If things were different, different things would happen. Nobody can say what.
If we’re going to go for instrumental albums, then The Ventures were even earlier - their 1961 album, “The Colorful Ventures” consisted entirely of songs with colors in the titles.
Singles were the dominant format for rock music prior to The Beatles. However, if my family is any indication, albums were dominant for non-rock. My parents had quite a few albums by the likes of Frank Sinatra, Frankie Laine, Burl Ives, Kay Starr, Billy Vaughn and his Orchestra, and many others. Early on, albums came in both 10" and 12" sizes, though after the early 50s, 12" records took over the market.
A decent sized album collection for my parents generation would have been maybe 50 - 60 albums. After The Beatles, album collections in the hundreds were pretty common. I myself had about 800, about 600 of which I still own.
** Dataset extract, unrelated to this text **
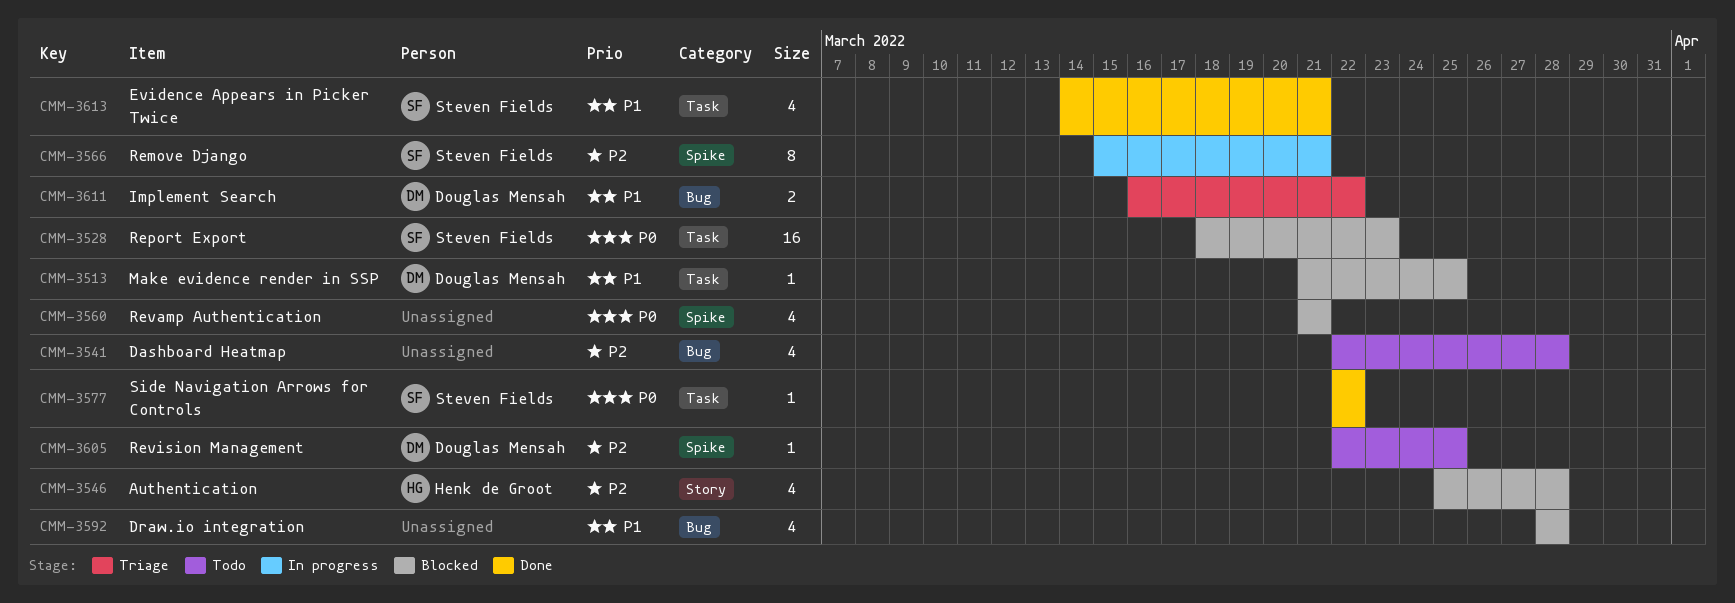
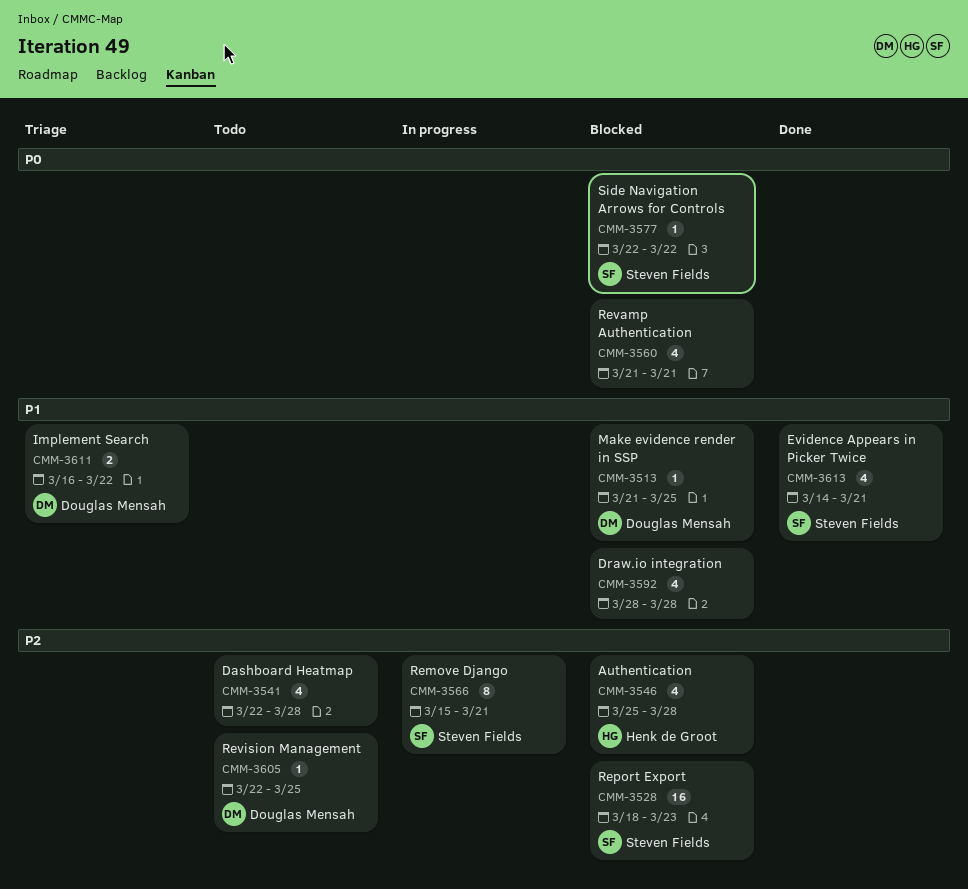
CMM-3528, priority: P0 -> P2
CMM-3577, status: Done -> Blocked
I don’t know about country music. In the 50s, a lot of country singles were played on AM radio alongside rock and other music (rock didn’t own the show until after The Beatles), but I never cared enough about country to pay much attention. The audience for country music was fairly limited in the north, where I came from, except for some cross-over artists like Johnny Horton.
All classical music was on LPs, because of the length of the compositions. Prior to that, classical music came in actual albums of 78s (like photo albums, but containing records), which is where the term “album” came from in the first place.
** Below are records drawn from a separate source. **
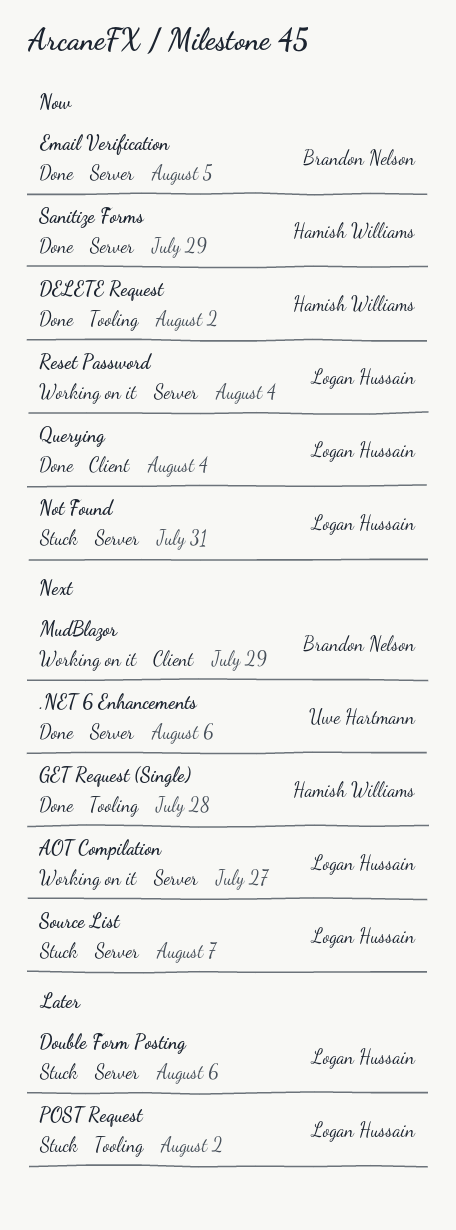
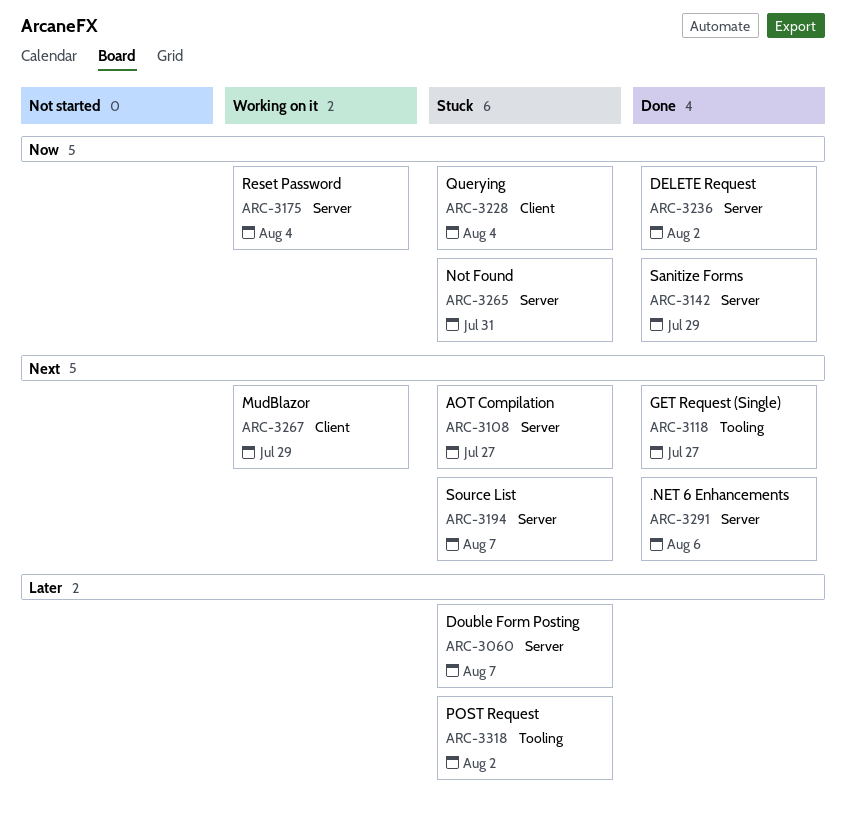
AOT Compilation, status: Working on it -> Stuck
DELETE Request, label: Tooling -> Server
Double Form Posting, due: Aug 6 -> Aug 7
Email Verification: present -> none
GET Request (Single), due: Jul 28 -> Jul 27
Querying, status: Done -> Stuck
Albums were smaller sellers for early rock because the going marketing idea was to release the album with a hit single or two plus a lot of filler. After The Beatles, who did good song after good song, there was increasing pressure to minimize the filler.
Rhetorical questions aren’t really meant to be answered, but thanks anyway.
Where would we be without rhetorical questions?
The concept is that a band besides the Beatles wrote and recorded the music, as already mentioned upthread. Not that the songs have a specific thread binding them together. It’s not a narrative album or a rock opera, like later concept albums, but that doesn’t mean it’s not significant. What it comes down to, literally, is the thought behind it. “Hey, guys, let’s do an album like this…” instead of their earlier process, which is that John and Paul wrote a bunch of songs, brought them in, worked on them, worked on them, recorded demos, worked some more, and then selected the best ones for the album (with no thought of song order or unification).
There’s a literal and an implied answer to that.